Netwerken hebben verschillende vormen, dit onderzoek zal zich richten op publieke netwerken. Publieke netwerken zijn netwerken waarvan de deelnemers afhankelijk zijn van publiek geld. Andere kenmerken zijn dat netwerken in de publieke sector moeten werken met schaarse middelen en professionals die gespecialiseerd zijn in een klein werkgebied (Provan & Milward, 2001). In publieke netwerken moet door samenwerking kwaliteitsverbetering van dienstverlening en betere afstemming tussen de verschillende organisaties ontstaan. Betere afstemming leidt tot snellere werkprocessen per casus of cliënt. Ook zal de cliënt zorgvuldiger worden behandeld bij een beter afgestemd werkproces (Van Delden, 2009). Deze verbeteringen zijn al zichtbaar in de veiligheidssector, zo zijn er operationele verbeteringen door het ontstaan van veiligheidsregio’s. Deze verbeteringen zijn zichtbaar in betere afspraken tussen veiligheidspartners, al blijkt afstemming in de praktijk vaak incidentgebonden (Van Delden, 2009).

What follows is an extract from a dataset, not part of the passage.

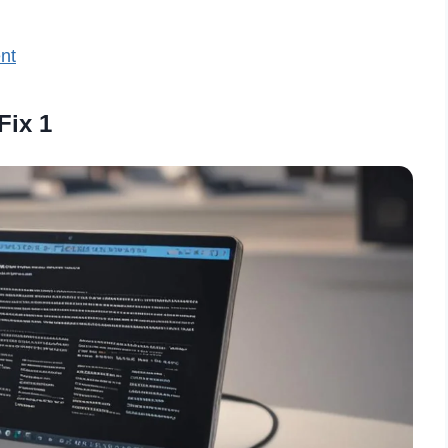
nt
Fix 1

De netwerken tussen publieke organisaties kunnen verschillende vormen aannemen, zoals beleidsafspraken tussen verschillende publieke organisaties, maar ook operationele afspraken over uitvoering van bepaald beleid (Van Delden, 2009). Samenwerking rondom evenementen kunnen vaak getypeerd worden als ‘joint programs’: meerdere organisaties werken samen bij het plannen en uitvoeren van beleidsprogramma’s of activiteiten. Bij evenementen worden ook operationele afspraken gemaakt tussen de organisatie, de veiligheidsregio en de hulpdiensten (Oliver, 1990; Van Delden, 2009).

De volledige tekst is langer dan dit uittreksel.